Las cafeterías de nuevo cuño han vuelto a inundar nuestras principales ciudades en este inquieto siglo XXI hasta el punto de que, como ironizaba recientemente Antonio Villarreal en El Confidencial, «una ardilla cafeinómana podría atravesar el centro de Madrid saltando de un local que vende café bueno a otro sin tocar el suelo». Pero olvídense de aquellas enormes máquinas ruidosas y humeantes de los bares de desayunos al uso. Entre los actuales expertos del ramo –bautizados cursimente como baristas–, aquellos que no pueden pagarse un prototipo como La Marzocco, considerado el Ferrari de las cafeteras exprés, reivindican sistemas de elaboración arcaicos tan artesanos y eficaces como la AeroPress, un instrumento de plástico que usa la presión para empujar el café a la taza a través de un tubo, cuando no algún dispositivo como Chemex inventado por el alemán Peter Schlumbohm en 1941 empleando un nuevo tipo de vidrio llamado Pyrex que era resistente al calor. Incluso se ha recuperado el modelo creado por un ama de casa llamada Melitta Bentz, que cansada de retirar los posos del café, tuvo la feliz idea de colarlo mediante un filtro desechable de papel poroso. Por no hablar de los molinillos manuales a la antigua –los mejores, los que fabrica en Japón Hario Glass–, que los iniciados prefieren a los de motor porque muelen el grano con más suavidad y uniformidad. Como ven, el nivel de sofisticación o capricho puede llegar a ser elevadísimo.

Para rizar el rizo de la exigencia extrema, algunos profesionales y aficionados se hacen traer el grano de tostadores con pedigrí internacional como La Cabra (Copenhague) o L’Arbre à Café (París), que seleccionan los mejores cafés del mundo y garantizan un tostado extra delicado que preserva absolutamente el origen. Por mi parte, a un nivel más modesto, soy fan de Flor de Selva (Lisboa) y siempre me traigo de allá algunos paquetes cuando voy.

#### [Instrucciones]
(1) Según el texto sobre el café, ¿quién inventó el dispositivo Chemex y en qué año?
(2) Enumere todas las ciudades que se nombran en el texto sobre el café.
(3) Prosiga el texto sobre el café a partir de su última oración.
Los ítems no son necesarios para resolver estas tareas.

#### [Material mostrado]

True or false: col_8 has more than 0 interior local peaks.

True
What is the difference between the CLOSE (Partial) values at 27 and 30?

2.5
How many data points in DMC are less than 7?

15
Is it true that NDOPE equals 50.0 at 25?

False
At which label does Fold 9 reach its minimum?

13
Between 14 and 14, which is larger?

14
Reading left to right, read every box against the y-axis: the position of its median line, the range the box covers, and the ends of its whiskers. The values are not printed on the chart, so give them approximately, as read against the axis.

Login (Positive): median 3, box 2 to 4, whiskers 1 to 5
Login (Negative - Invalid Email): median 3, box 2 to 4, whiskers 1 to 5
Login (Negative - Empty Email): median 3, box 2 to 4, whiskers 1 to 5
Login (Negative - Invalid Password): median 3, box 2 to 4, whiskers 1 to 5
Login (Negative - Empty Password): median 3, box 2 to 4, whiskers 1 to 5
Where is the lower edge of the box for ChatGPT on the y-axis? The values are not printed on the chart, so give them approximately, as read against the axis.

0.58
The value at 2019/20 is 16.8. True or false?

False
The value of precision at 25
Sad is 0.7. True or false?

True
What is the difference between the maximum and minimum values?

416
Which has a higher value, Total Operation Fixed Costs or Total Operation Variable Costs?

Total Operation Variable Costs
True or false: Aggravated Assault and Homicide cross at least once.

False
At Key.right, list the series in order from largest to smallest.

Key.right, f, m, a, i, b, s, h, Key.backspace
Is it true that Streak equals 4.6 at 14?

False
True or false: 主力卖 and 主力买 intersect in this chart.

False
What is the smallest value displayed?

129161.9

#### [Respuestas del ejercicio]
(1) El alemán Peter Schlumbohm, en 1941.

(2) Madrid, Copenhague, París y Lisboa.

(3)
Pero cuidado, que por mucho mimo que pongamos en la selección del producto, un mal reglaje de la cafetera puede terminar quemando el café, como sucede tantas veces en algunos restaurantes que usan máquinas industriales y cuidan poco la sobremesa. Para muestra, en casa solo empleamos la Chemex o el sistema de infusión en una cafetera de émbolo y el agua se caliente a 93 grados exactos en un hervidor eléctrico de acero inoxidable Hario con control digital de temperatura y cuello de cisne para un escanciado más suave. ¿Somos unos esnobs? No es para tanto…

«Hace unos años, el café promedio en la capital era algo infame. Hoy es difícil caminar por el centro sin toparse con una coffee shop de calidad. Empezó con artesanos y ahora han entrado los fondos de inversión», resume Antonio Villarreal. «Este movimiento, que ha venido para quedarse, se conoce como third wave coffee… Muchos de estos locales tienen menos de 20 metros cuadrados: basta con una cafetera, media barra y un único empleado para echar a andar. Esto ha sido una de las claves para que el sector del café de especialidad viva ahora mismo una explosión sin precedentes. Y cada dos o tres semanas aparece uno nuevo». Si tienen ustedes curiosidad, anoten en Barcelona direcciones como Nomad Coffee, Right Side Coffee Roasters, Satan’s Coffee Corner o Skye Coffee. Y, en la Villa y Corte, Toma Café, Hola Coffee, Acid Café, HanSo… 

Y atención, que ya hay cadenas haciéndose de oro con el fenómeno, como Syra Coffee (17 tiendas en Barcelona y 11 en Madrid) o Good News Coffee, que suma 30 locales, siete de ellos en la capital. El advenimiento de estas auténticas start-ups del negocio del café de especialidad, con una progresión vertiginosa apoyada en fondos de inversión, no es necesariamente negativo. Pero, como cualquier servicio con ambiciones premium, aquí la calidad, conservación, manipulación de la materia prima y el cuidado de los detalles son vitales para no terminar volviendo al cutrerío del pasado. En algo tan básico y a la vez tan delicado como una taza de café, por su propio bien y a la vista de lo mucho que hemos mejorado, rechacen atajos o imitaciones.